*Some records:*
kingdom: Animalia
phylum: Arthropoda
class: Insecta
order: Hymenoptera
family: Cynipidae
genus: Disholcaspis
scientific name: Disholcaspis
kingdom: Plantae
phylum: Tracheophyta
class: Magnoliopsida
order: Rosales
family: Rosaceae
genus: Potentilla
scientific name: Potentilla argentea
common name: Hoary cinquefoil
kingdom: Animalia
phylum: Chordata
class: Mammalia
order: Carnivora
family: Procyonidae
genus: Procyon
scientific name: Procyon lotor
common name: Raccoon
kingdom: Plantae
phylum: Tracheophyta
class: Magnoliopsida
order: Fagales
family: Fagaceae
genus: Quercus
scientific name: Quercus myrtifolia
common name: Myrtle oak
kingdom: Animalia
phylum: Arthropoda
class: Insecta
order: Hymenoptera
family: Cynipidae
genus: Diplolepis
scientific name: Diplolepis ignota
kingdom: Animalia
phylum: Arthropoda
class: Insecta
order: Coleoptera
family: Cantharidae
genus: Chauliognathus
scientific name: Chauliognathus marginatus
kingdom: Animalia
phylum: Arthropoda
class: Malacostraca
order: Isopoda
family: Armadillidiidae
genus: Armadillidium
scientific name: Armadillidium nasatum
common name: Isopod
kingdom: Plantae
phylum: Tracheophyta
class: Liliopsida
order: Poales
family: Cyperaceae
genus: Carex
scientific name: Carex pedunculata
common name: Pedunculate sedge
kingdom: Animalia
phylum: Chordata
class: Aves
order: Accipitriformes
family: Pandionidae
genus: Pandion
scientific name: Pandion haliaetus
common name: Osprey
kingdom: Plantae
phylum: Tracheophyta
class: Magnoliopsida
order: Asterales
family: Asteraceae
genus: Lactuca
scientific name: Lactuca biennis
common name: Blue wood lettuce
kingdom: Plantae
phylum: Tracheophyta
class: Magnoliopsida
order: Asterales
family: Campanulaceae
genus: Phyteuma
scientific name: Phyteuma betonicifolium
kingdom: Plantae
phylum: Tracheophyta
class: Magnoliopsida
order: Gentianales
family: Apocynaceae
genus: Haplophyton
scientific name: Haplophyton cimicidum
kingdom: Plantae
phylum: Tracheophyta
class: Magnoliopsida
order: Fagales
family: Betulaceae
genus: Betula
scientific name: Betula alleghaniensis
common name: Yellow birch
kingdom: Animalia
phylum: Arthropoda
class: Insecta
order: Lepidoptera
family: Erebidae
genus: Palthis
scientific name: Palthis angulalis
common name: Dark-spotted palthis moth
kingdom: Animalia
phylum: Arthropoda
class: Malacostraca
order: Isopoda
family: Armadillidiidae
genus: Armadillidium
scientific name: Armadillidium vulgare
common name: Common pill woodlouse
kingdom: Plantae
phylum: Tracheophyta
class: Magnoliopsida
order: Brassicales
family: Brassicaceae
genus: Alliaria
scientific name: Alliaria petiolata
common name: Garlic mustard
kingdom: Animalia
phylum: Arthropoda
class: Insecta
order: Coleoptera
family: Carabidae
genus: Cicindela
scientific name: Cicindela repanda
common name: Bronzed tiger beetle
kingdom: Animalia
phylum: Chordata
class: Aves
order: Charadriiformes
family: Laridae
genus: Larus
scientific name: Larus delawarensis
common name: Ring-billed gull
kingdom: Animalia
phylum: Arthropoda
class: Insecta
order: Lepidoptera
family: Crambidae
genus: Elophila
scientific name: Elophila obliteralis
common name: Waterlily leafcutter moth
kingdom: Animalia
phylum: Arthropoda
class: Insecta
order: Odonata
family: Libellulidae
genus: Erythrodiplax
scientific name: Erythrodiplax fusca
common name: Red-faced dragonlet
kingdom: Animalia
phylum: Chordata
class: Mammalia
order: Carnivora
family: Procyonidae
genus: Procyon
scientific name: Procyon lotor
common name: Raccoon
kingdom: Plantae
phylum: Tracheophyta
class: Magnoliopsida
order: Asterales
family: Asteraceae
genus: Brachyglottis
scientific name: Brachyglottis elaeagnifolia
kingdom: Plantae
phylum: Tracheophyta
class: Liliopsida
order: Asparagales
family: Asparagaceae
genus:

*TASK PROMPT:*
Can you print every line of the records above, word for word and in the same order?

*SOLUTION:*
kingdom: Animalia
phylum: Arthropoda
class: Insecta
order: Hymenoptera
family: Cynipidae
genus: Disholcaspis
scientific name: Disholcaspis
kingdom: Plantae
phylum: Tracheophyta
class: Magnoliopsida
order: Rosales
family: Rosaceae
genus: Potentilla
scientific name: Potentilla argentea
common name: Hoary cinquefoil
kingdom: Animalia
phylum: Chordata
class: Mammalia
order: Carnivora
family: Procyonidae
genus: Procyon
scientific name: Procyon lotor
common name: Raccoon
kingdom: Plantae
phylum: Tracheophyta
class: Magnoliopsida
order: Fagales
family: Fagaceae
genus: Quercus
scientific name: Quercus myrtifolia
common name: Myrtle oak
kingdom: Animalia
phylum: Arthropoda
class: Insecta
order: Hymenoptera
family: Cynipidae
genus: Diplolepis
scientific name: Diplolepis ignota
kingdom: Animalia
phylum: Arthropoda
class: Insecta
order: Coleoptera
family: Cantharidae
genus: Chauliognathus
scientific name: Chauliognathus marginatus
kingdom: Animalia
phylum: Arthropoda
class: Malacostraca
order: Isopoda
family: Armadillidiidae
genus: Armadillidium
scientific name: Armadillidium nasatum
common name: Isopod
kingdom: Plantae
phylum: Tracheophyta
class: Liliopsida
order: Poales
family: Cyperaceae
genus: Carex
scientific name: Carex pedunculata
common name: Pedunculate sedge
kingdom: Animalia
phylum: Chordata
class: Aves
order: Accipitriformes
family: Pandionidae
genus: Pandion
scientific name: Pandion haliaetus
common name: Osprey
kingdom: Plantae
phylum: Tracheophyta
class: Magnoliopsida
order: Asterales
family: Asteraceae
genus: Lactuca
scientific name: Lactuca biennis
common name: Blue wood lettuce
kingdom: Plantae
phylum: Tracheophyta
class: Magnoliopsida
order: Asterales
family: Campanulaceae
genus: Phyteuma
scientific name: Phyteuma betonicifolium
kingdom: Plantae
phylum: Tracheophyta
class: Magnoliopsida
order: Gentianales
family: Apocynaceae
genus: Haplophyton
scientific name: Haplophyton cimicidum
kingdom: Plantae
phylum: Tracheophyta
class: Magnoliopsida
order: Fagales
family: Betulaceae
genus: Betula
scientific name: Betula alleghaniensis
common name: Yellow birch
kingdom: Animalia
phylum: Arthropoda
class: Insecta
order: Lepidoptera
family: Erebidae
genus: Palthis
scientific name: Palthis angulalis
common name: Dark-spotted palthis moth
kingdom: Animalia
phylum: Arthropoda
class: Malacostraca
order: Isopoda
family: Armadillidiidae
genus: Armadillidium
scientific name: Armadillidium vulgare
common name: Common pill woodlouse
kingdom: Plantae
phylum: Tracheophyta
class: Magnoliopsida
order: Brassicales
family: Brassicaceae
genus: Alliaria
scientific name: Alliaria petiolata
common name: Garlic mustard
kingdom: Animalia
phylum: Arthropoda
class: Insecta
order: Coleoptera
family: Carabidae
genus: Cicindela
scientific name: Cicindela repanda
common name: Bronzed tiger beetle
kingdom: Animalia
phylum: Chordata
class: Aves
order: Charadriiformes
family: Laridae
genus: Larus
scientific name: Larus delawarensis
common name: Ring-billed gull
kingdom: Animalia
phylum: Arthropoda
class: Insecta
order: Lepidoptera
family: Crambidae
genus: Elophila
scientific name: Elophila obliteralis
common name: Waterlily leafcutter moth
kingdom: Animalia
phylum: Arthropoda
class: Insecta
order: Odonata
family: Libellulidae
genus: Erythrodiplax
scientific name: Erythrodiplax fusca
common name: Red-faced dragonlet
kingdom: Animalia
phylum: Chordata
class: Mammalia
order: Carnivora
family: Procyonidae
genus: Procyon
scientific name: Procyon lotor
common name: Raccoon
kingdom: Plantae
phylum: Tracheophyta
class: Magnoliopsida
order: Asterales
family: Asteraceae
genus: Brachyglottis
scientific name: Brachyglottis elaeagnifolia
kingdom: Plantae
phylum: Tracheophyta
class: Liliopsida
order: Asparagales
family: Asparagaceae
genus:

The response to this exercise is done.